▶ Document passage:
An apology, in print, for lost years

Just saying sorry worth more than the money,
for survivor of St. Mary’s

Angus Jones

Angus Jones has his letter. It’s in black and white, dated July 26, 2012 from Aboriginal Affairs and Northern Development Canada and it’s on government stationery and bears the signature of deputy minister Michael Wernick.

And it says sorry – for putting him through the hell of life in St. Mary’s Indian Residential School in Mission.

“On behalf of the Government of Canada … I wish to apologize to you and your family for all of the pain that you and your family have suffered as a result of your attendance at St. Mary’s.

“I recognize that you have carried this burden for far too long and the burden is properly ours as a government, and as a country.”

Jones spent eight years at the huge school that once dominated the hillside in Mission. He was from the Mt. Currie band, near Pemberton, and was sent there in 1950, when he was 10 years old, although the school’s records say he only got there in 1952.

▶ Work task: Reproduce the article on Angus Jones word for word, from "An apology, in" to "at St. Mary’s.". The records play no part in this.

▶ Records shown:
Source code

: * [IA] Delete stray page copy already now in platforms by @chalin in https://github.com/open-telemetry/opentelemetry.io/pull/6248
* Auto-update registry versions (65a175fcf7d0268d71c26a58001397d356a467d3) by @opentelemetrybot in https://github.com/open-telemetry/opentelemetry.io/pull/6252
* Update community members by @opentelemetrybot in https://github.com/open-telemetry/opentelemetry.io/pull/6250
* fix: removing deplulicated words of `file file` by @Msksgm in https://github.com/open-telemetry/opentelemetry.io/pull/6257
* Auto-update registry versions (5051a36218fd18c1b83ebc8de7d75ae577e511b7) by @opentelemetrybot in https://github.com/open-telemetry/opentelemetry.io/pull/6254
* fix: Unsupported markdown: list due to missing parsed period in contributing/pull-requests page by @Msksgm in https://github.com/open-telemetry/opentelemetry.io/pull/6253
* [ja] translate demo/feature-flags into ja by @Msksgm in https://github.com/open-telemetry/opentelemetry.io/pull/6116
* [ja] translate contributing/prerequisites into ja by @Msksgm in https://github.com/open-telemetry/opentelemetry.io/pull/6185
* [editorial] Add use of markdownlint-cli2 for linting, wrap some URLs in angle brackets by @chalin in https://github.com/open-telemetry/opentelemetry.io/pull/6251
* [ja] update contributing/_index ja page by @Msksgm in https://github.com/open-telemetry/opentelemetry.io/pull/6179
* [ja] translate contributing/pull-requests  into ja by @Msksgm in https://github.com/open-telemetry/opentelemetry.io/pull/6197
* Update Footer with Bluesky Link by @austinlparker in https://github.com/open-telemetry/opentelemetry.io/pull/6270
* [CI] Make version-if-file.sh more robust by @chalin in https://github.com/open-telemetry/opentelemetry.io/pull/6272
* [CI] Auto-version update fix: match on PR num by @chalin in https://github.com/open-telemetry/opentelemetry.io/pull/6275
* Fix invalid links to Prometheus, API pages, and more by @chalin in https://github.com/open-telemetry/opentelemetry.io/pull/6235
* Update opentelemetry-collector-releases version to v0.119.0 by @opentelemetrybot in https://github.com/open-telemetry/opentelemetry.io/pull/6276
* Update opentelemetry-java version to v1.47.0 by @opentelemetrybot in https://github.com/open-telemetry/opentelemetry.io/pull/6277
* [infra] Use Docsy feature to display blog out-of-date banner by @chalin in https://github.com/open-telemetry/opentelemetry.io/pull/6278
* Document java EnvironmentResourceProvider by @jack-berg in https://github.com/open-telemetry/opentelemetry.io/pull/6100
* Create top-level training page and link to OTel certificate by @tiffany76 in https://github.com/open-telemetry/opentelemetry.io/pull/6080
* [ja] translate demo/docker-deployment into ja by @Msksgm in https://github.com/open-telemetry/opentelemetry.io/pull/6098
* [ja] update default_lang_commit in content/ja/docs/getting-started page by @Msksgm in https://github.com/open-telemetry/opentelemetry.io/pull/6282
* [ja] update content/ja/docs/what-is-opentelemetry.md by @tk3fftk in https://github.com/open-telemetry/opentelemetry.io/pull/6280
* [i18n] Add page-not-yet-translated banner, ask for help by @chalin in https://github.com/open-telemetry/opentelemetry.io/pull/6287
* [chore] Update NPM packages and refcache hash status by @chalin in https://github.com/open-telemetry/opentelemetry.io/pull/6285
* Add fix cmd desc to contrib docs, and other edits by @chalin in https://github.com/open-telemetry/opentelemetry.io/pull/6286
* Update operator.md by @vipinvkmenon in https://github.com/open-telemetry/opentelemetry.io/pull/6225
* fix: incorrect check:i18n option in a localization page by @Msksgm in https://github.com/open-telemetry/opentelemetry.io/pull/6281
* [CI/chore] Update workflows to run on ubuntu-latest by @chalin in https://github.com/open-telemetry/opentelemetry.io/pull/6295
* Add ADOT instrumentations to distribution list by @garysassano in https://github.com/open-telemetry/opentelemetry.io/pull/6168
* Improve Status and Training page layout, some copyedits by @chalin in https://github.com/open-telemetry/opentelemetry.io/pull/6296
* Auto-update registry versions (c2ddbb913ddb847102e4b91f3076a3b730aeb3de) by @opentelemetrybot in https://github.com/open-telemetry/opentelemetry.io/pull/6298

▶ Reply:
An apology, in print, for lost years

Just saying sorry worth more than the money,
for survivor of St. Mary’s

Angus Jones

Angus Jones has his letter. It’s in black and white, dated July 26, 2012 from Aboriginal Affairs and Northern Development Canada and it’s on government stationery and bears the signature of deputy minister Michael Wernick.

And it says sorry – for putting him through the hell of life in St. Mary’s Indian Residential School in Mission.

“On behalf of the Government of Canada … I wish to apologize to you and your family for all of the pain that you and your family have suffered as a result of your attendance at St. Mary’s.